When I started teaching three and a half years ago, nothing could have prepared me for the jargon I would face as an educator. The special education terminology was somewhat familiar, but then throw core standards, Michigan Grade Level Content Expectaitions (GLCE), Michigan Curriculum framework, standards-based report cards and now, standards based IEPs! It is enough to make an outsider’s head spin! As a special education teacher, it was pretty easy to take a cue from the general education teachers and make sure that my curriculum was simply aligned with what they were doing in their classrooms. The scope and sequence of courses was laid out and collaboration was made easy.
This year, I have taken on a new endeavor. Teaching in a self-contained classroom for general education students, grades 6-8 has been a bigger challenge than I ever imagined. So, after one marking period, where am I now? A few weeks ago, I started to feel really stressed out. Every time I visited our middle school building that my program is a satellite of, my anxiety grew. Teachers would ask me, “Are you on such and such unit yet?

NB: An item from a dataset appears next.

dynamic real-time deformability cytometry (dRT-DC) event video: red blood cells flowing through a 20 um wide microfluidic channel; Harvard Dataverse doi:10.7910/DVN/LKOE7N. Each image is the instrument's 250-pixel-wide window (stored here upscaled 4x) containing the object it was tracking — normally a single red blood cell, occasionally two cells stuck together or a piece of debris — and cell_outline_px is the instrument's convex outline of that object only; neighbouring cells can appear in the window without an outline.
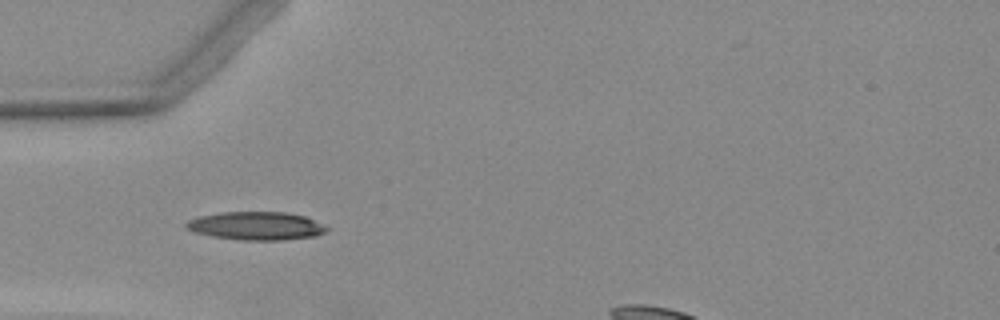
{"species": "Egyptian fruit bat (a non-hibernating species)", "species_latin": "Rousettus aegyptiacus", "temperature_condition": "warm", "stored_images_in_passage": 2, "camera_frame_rate_fps": 3000, "um_per_image_px": 0.085, "animal": {"sex": "female"}, "frame": {"image": 1, "passage_image": 1, "time_ms": 0.0, "image_size_px": [1000, 320], "cell_outline_px": [[328, 232], [316, 236], [280, 240], [240, 240], [216, 236], [196, 232], [188, 228], [184, 224], [188, 220], [200, 216], [220, 212], [284, 212], [304, 216], [328, 228]], "centroid_in_image_um": [21.79, 19.2], "position_along_channel_um": 63.2, "area_um2": 22.77}}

How are you meeting all of the GLCEs?” I would walk out of the building questioning my planning and teaching style.
My anxiety came to a head last week and I decided to revamp my schedule. I would break the students up according to grade level and divide my day into class periods (45-65 minutes each). I would spend approximately 20 minutes per hour with each grade level, teaching a different lesson.After implementing this schedule for two days, I had my official observation by my principal. He came over to my building for an hour and watched my 7th and 8th graders engage in a discussion about a short story that they read. My 6th grader was working on an individual web quest for science. The hour went beautifully; I split my time between the two groups and the principal nodded and smiled as students who barely made a sound last year debated questions and moral values that arose in the story, “Flowers for Algernon”.
After my principal left the building the students fell apart. They had been slowly unraveling since I implemented the new schedule and by the time I left at 1:30 for a conference, I felt like our little community was more like a mere holding room for the students before they went home. What happened to our little family?
A weekend away and some conversations with a few of my mentors revealed the truth: By splitting up my students, I lost the sense of teamwork that I worked so hard to establish. I got caught up in every single GLCE and forgot about the fact that I have been given the challenge of restoring my students’ faith in education. I don’t know why they gave up on school. Perhaps they failed one too many times when taking a risk. Perhaps someone told them that they should stop trying. Either way, I am to provide a second chance for them. My faith in myself was restored when my principal bragged to the assistant principal that he was amazed by a particular student’s participation in the group discussion. “Last year,” he exclaimed, “ ‘P’ would have never even read the story, let alone talk about it.”
I am almost angry about worrying about every single GLCE. Yes, I have to expose my students to the material, but should I really worry about hitting up the grade level material for each and every student? No. I need to take a step back and ask, “What is my relationship with my students and how does it affect their learning?” and “What does mastery look like? What does mastery look like for each individual student?” This is what the art of teaching is truly about. Without relationships, our students do not trust us. Without trust, there is no risk-taking. Without risk-taking, there is not learning. Take a risk. Set aside your teacher’s manuals and form a relationship with your students. Listen to them, care for them, read and write with them. Master the art of teaching and your students will be successful.